Nel corso della discussione l’80enne avrebbe imbracciato un fucile puntandolo contro il 61enne, costringendolo ad andare via
Un presunto furto di frutta all’interno di un fondo agricolo si sarebbe trasformato in un grave episodio di minaccia. I carabinieri della Stazione di Mineo hanno denunciato all’Autorità giudiziaria un 80enne del posto, ritenuto, sulla base degli elementi raccolti nella fase delle indagini preliminari e nel rispetto della presunzione di innocenza fino a eventuale condanna definitiva, responsabile del reato di minaccia aggravata.
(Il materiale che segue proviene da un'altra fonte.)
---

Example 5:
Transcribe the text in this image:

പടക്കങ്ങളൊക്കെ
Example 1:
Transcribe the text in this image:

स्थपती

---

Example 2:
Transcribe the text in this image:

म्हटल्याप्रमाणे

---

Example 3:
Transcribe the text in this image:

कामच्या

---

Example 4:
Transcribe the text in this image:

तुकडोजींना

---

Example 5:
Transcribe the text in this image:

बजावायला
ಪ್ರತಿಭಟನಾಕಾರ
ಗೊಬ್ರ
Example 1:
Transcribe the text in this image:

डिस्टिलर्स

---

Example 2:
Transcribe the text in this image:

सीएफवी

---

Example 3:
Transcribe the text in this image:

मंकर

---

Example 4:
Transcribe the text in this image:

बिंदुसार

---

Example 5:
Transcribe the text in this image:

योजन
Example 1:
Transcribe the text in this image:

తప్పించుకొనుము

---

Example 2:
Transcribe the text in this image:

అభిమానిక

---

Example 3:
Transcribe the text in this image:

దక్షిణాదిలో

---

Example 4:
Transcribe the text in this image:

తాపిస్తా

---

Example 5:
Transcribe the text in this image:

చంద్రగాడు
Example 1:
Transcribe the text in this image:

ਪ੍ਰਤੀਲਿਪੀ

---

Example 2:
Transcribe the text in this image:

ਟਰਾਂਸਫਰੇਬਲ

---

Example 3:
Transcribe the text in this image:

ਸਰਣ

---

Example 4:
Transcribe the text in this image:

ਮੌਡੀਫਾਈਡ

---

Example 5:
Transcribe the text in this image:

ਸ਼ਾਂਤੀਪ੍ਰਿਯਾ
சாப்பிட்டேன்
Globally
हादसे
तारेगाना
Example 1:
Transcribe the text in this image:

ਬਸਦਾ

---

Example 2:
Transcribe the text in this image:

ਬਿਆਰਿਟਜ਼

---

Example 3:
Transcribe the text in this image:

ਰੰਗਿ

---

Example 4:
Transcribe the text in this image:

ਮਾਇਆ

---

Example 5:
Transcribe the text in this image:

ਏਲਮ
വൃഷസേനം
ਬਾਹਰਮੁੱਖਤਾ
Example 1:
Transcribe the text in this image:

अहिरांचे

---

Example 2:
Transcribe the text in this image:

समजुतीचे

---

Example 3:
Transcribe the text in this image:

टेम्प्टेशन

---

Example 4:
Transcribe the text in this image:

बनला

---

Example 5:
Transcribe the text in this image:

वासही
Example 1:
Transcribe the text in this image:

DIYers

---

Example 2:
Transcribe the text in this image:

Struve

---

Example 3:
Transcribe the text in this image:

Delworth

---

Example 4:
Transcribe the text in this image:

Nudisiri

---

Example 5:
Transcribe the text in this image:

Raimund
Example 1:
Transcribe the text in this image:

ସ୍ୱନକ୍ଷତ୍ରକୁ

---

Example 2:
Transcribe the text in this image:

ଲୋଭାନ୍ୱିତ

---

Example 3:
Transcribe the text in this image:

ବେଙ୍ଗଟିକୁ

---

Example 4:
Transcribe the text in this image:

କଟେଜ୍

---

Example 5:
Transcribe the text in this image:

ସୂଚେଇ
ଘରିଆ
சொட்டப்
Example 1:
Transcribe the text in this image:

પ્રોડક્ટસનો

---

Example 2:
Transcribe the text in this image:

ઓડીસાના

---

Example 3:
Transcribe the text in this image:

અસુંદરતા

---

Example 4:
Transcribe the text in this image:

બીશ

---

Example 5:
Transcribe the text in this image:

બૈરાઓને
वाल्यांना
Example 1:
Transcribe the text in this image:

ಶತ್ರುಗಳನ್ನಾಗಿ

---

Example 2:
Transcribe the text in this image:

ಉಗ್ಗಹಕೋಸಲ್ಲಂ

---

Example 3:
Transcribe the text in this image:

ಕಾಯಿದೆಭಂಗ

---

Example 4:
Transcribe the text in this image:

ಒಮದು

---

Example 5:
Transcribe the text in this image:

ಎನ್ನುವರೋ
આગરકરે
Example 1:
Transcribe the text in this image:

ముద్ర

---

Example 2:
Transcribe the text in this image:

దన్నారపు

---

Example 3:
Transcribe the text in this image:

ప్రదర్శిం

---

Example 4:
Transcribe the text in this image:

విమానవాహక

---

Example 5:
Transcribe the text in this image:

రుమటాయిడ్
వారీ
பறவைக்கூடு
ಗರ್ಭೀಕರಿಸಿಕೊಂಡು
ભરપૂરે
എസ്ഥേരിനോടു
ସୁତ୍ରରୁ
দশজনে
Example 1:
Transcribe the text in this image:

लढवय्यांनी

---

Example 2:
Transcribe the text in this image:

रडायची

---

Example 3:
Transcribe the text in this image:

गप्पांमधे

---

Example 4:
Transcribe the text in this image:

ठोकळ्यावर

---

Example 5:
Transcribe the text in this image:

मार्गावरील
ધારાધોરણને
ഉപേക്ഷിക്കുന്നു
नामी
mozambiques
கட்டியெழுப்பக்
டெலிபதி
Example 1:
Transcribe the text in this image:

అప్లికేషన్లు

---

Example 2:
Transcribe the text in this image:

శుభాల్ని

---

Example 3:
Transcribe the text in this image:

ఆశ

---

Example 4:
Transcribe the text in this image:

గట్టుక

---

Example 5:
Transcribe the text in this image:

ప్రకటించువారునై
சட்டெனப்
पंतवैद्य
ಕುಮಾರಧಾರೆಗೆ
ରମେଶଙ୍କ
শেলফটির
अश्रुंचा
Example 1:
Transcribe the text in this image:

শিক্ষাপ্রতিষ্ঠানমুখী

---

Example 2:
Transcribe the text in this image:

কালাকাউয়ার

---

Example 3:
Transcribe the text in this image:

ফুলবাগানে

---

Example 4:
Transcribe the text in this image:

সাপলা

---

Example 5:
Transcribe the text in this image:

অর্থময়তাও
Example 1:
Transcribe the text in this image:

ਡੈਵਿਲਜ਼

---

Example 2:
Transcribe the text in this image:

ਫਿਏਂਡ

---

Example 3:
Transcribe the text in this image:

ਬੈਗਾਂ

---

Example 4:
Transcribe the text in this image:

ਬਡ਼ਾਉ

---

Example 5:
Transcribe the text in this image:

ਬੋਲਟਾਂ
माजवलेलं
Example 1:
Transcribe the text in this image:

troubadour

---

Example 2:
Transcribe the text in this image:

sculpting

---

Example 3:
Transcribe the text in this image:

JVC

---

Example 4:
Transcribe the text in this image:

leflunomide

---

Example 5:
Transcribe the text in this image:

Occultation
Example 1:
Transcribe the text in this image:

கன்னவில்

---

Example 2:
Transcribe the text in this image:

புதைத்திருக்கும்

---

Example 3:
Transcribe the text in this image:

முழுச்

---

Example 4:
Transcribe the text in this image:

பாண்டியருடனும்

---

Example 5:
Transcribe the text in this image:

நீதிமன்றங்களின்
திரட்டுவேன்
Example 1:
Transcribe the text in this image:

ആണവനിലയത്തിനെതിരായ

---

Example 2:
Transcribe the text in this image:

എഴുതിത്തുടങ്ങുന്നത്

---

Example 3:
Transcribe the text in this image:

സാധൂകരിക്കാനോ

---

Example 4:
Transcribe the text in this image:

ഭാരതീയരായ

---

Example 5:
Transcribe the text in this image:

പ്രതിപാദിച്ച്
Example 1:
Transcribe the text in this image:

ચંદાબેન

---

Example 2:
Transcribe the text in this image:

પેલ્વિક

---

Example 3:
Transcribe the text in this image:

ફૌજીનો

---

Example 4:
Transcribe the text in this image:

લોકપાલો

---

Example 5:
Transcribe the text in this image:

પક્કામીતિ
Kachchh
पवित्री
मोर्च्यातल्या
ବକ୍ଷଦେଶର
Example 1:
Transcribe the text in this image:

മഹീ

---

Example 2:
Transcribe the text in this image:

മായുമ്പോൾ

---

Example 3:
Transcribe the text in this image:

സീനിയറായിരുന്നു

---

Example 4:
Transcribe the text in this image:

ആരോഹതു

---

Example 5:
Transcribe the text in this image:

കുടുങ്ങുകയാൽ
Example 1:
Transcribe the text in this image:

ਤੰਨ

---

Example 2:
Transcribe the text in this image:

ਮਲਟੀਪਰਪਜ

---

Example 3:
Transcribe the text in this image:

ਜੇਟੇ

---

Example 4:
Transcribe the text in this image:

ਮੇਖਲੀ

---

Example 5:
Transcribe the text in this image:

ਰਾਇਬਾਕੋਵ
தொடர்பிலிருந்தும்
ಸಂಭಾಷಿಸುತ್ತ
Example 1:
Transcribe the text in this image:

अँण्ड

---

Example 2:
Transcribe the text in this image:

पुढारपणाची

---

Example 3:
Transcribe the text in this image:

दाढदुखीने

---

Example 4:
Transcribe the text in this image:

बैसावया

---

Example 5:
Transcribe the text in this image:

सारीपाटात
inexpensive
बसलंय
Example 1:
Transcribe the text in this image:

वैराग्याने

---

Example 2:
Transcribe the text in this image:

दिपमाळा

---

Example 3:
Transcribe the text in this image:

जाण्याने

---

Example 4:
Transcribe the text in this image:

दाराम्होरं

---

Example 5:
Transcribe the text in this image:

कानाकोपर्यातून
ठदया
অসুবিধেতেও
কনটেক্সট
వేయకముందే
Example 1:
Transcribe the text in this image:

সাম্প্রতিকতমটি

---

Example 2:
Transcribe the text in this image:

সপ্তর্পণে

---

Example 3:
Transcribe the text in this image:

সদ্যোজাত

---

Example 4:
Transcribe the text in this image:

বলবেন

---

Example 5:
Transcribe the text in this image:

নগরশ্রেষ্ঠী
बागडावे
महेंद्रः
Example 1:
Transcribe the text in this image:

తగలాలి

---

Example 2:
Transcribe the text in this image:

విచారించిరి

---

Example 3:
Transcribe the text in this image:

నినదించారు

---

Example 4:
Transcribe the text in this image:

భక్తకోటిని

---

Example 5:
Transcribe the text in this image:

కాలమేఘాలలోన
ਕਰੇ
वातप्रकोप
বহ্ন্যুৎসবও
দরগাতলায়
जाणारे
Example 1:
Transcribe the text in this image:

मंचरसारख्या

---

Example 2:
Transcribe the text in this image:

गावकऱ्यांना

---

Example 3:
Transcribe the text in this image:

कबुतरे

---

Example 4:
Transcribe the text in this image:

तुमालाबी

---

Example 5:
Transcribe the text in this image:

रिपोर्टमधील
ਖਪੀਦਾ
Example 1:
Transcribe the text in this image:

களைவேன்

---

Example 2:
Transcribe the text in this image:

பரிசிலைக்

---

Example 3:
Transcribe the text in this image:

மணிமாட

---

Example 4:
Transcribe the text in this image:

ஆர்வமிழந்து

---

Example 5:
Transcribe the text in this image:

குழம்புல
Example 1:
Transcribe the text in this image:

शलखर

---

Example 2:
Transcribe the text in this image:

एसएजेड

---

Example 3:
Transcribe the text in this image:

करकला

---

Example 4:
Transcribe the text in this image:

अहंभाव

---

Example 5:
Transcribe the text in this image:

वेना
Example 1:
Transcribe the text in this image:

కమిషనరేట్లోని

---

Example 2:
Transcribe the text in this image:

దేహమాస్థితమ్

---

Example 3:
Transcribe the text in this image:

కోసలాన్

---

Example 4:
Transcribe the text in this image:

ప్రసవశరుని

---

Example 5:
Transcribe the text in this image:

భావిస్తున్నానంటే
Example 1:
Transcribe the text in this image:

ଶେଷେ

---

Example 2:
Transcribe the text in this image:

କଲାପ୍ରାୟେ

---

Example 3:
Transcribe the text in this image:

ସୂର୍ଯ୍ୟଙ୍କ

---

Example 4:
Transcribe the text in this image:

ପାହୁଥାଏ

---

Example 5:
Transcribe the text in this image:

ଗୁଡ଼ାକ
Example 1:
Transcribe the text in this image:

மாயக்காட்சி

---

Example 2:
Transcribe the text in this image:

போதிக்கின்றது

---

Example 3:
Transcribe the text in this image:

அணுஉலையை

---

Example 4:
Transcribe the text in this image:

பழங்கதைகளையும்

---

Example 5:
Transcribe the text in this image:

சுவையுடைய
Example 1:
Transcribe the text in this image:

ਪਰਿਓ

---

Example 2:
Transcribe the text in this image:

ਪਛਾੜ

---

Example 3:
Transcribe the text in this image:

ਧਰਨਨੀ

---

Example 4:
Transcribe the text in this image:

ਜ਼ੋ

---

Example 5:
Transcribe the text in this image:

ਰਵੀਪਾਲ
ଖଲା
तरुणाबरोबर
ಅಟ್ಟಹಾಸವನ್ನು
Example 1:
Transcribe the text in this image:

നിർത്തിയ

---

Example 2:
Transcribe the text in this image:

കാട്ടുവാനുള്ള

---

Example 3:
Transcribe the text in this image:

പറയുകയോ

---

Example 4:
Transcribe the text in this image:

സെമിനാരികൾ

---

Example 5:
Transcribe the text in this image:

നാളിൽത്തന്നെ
L’intervento dei militari è scattato dopo la denuncia presentata da un agricoltore di 61 anni, che ha raccontato di essersi recato nel proprio terreno, in contrada Frasca, dove avrebbe sorpreso l’anziano mentre era intento ad asportare della frutta.
Secondo quanto ricostruito, il proprietario avrebbe invitato l’uomo ad allontanarsi. Nel corso della discussione, però, l’80enne avrebbe imbracciato un fucile puntandolo contro il 61enne, costringendolo ad andare via e a chiedere l’intervento dei carabinieri.
Ricevuta la segnalazione, i militari della Stazione di Mineo hanno avviato gli accertamenti, raccogliendo la denuncia della presunta vittima e gli elementi utili a ricostruire la vicenda.
Al termine delle attività investigative, l’80enne è stato denunciato all’Autorità giudiziaria con l’accusa di minaccia aggravata, ferma restando la presunzione di innocenza fino a eventuale sentenza definitiva.
Nel corso degli accertamenti è emerso che l’uomo era legittimo detentore di armi da fuoco. Per questo motivo, e al fine di prevenire possibili situazioni di pericolo, i carabinieri hanno disposto il ritiro cautelare delle armi e del relativo titolo autorizzatorio, ai sensi dell’articolo 39 del Testo Unico delle Leggi di Pubblica Sicurezza.
Il provvedimento ha carattere esclusivamente preventivo ed è finalizzato alla tutela dell’incolumità pubblica.